Comme l’écrit le Père Bernard, dans son commentaire de l’édition de la Revue des Jeunes : « La foi est faite de la rencontre de deux choses, d’une grande proposition extérieure et objective et d’une ferme adhésion intérieure et subjective. D’un côté comme de l’autre, Dieu est au fond le seul qui soit cause de tout : toutes les autres influences sont causes secondes et instrumentales aux mains de Dieu ; il demeure la cause première et principale ».
Les modernistes n’aiment pas parler de la grâce sanctifiante, de la vie surnaturelle, du Ciel et de l’Enfer. Pour eux, tous les hommes sont effectivement sauvés, même s’ils ne le savent pas encore. Bon, il y a quand même des exceptions : tous ces intégristes nostalgiques de la Chrétienté médiévale et qui s’obstinent à croire à l’Enfer. La foi pour eux n’est pas tant l’adhésion de notre intelligence, sous l’influence de la grâce, aux vérités révélées par Dieu. Elle est décrite comme une rencontre avec le Christ, une expérience religieuse qui éclaire notre vie, nous donne la paix et la confiance dans nos difficultés. Mgr Herbreteau, évêque d’Agen, écrit ainsi dans son message de Carême 2013 : « Je suis convaincu que croire en Lui permet, non pas de résoudre les grandes questions de l’existence, mais de donner une cohérence et une finalité à notre vie. D’où venons-nous ? Où allons-nous ? Comment trouver le bonheur ? Pourquoi le mal ? Toutes ces questions qui nous taraudent, quelles que soient notre situation sociale, notre âge, notre état de santé, nos tristesses ou nos joies, trouvent dans la foi au Christ une signification apaisante ».

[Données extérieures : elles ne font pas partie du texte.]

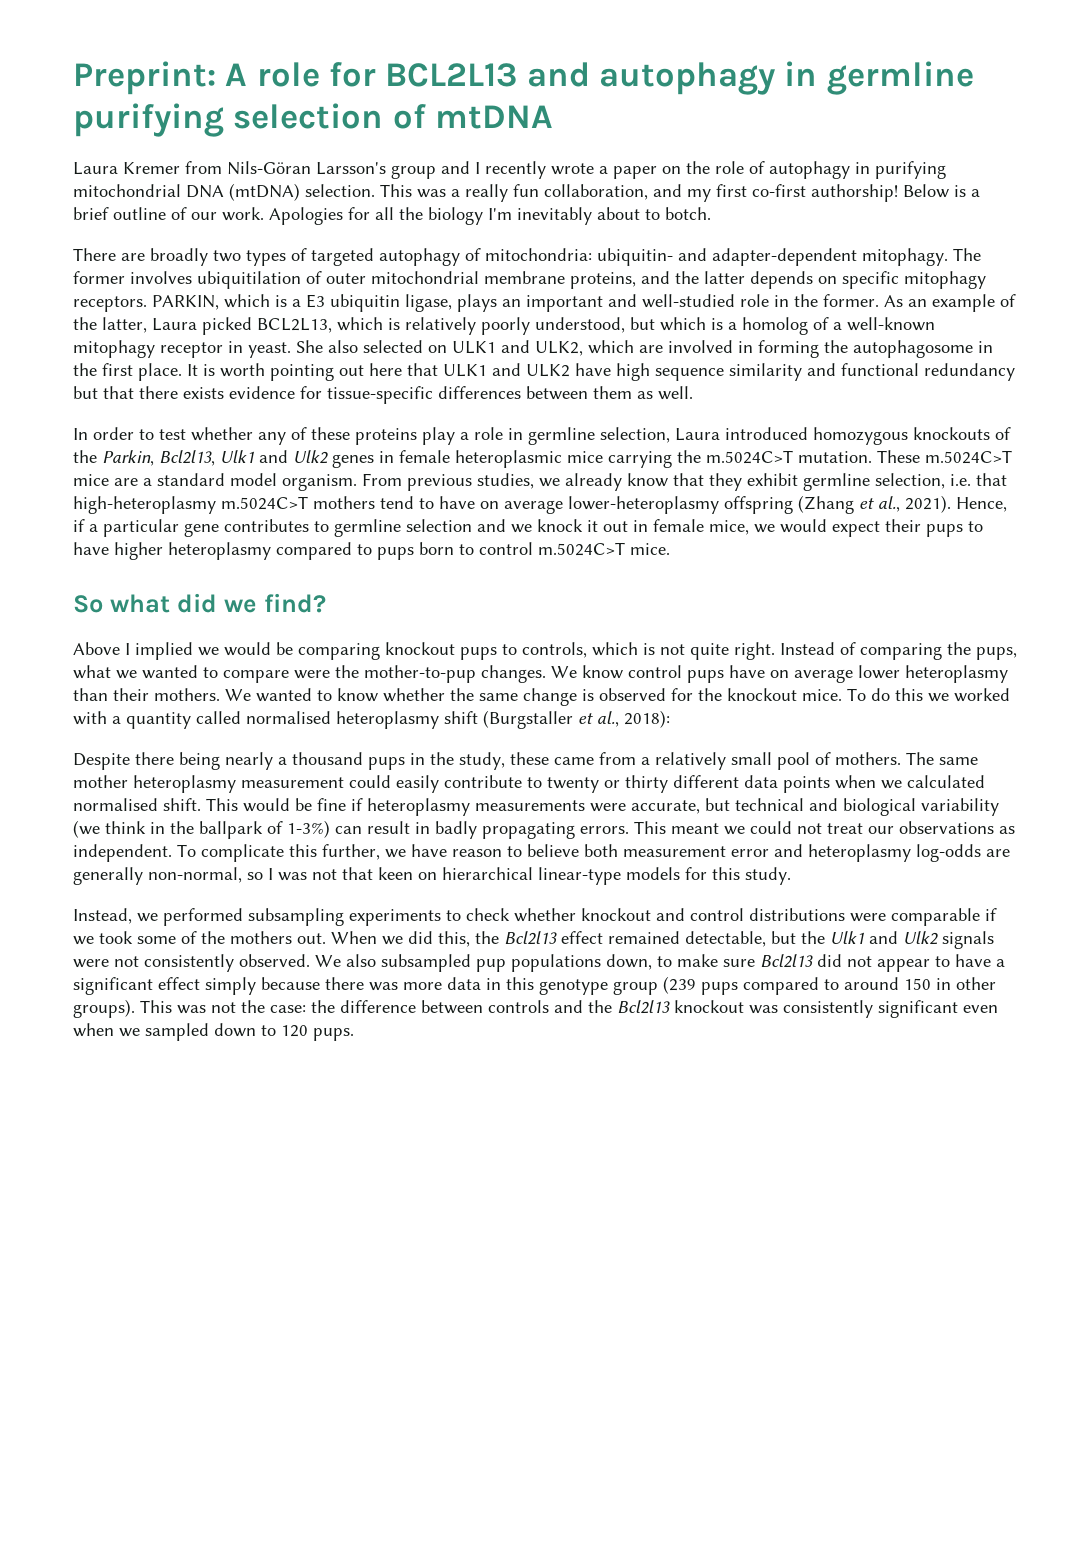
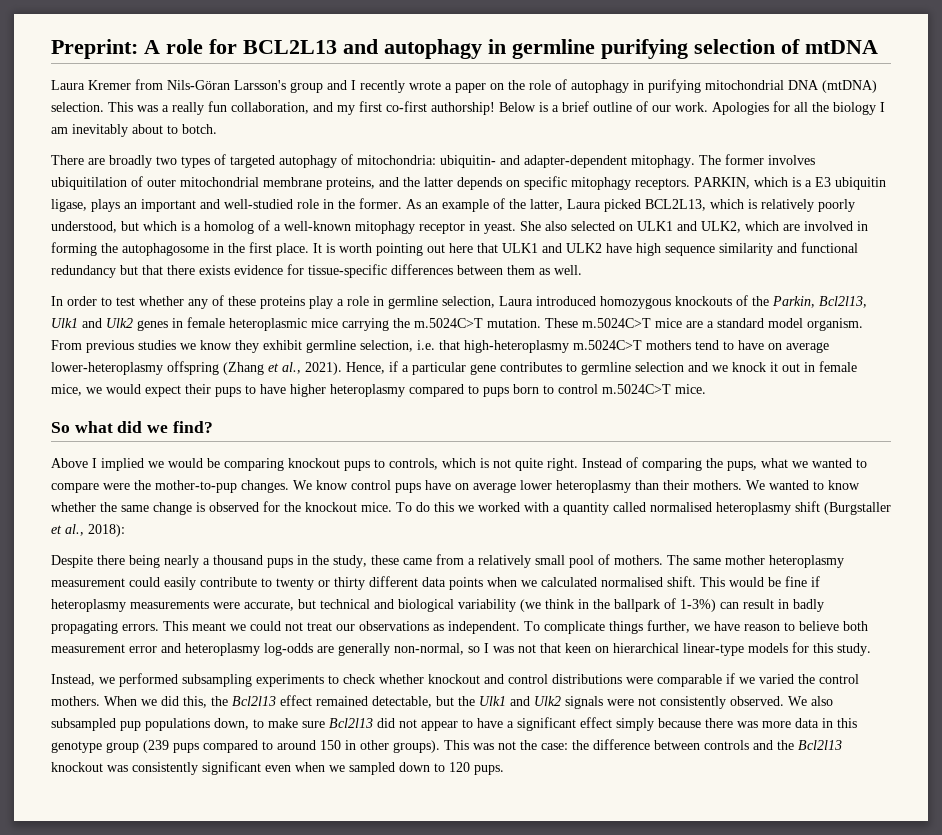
[488,208,512,220] I'm -> [880,102,885,112] [51,127,68,134] I am
[477,473,704,491] studies, we already know that -> [138,340,232,350] studies we know
[289,844,317,857] this -> [609,621,643,634] things
[99,931,326,944] took some of the mothers out. -> [759,674,859,684] [51,696,100,706] varied the control mothers.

De plus, toutes les religions peuvent amener les âmes à Dieu. La foi d’un musulman ou d’un juif, d’un animiste ou d’un hindouiste sera une voie pour le salut, même si l’Eglise seule possède l’intégralité des moyens du salut. On en arrive à ce paradoxe étonnant : même un athée de bonne volonté (sic !) est en réalité en marche vers Dieu. C’est la raison pour laquelle Benoît XVI a invité des personnalités athées à se joindre à la cérémonie inter-religieuse d’Assise en 2011. Ce n’est plus tant l’obligation de rechercher la vraie religion et la liberté de la professer qui importe que la liberté de professer la religion de son choix et l’obligation pour les Etats de ne pas rechercher la vraie religion. Mais à force d’enseigner que toute foi vient de Dieu, nous voyons bien qu’elle n’est plus qu’une construction humaine qui perd toute transcendance, un plus dans ma vie, la réponse à une religiosité naturelle.
Notre foi vient de Dieu : nous devons chaque jour le remercier pour ce don qui nous dispose à la vie éternelle, qui nous permet de croire ici-bas aux vérités que nous contemplerons dans l’éternité bienheureuse, quand nous verrons Dieu face à face.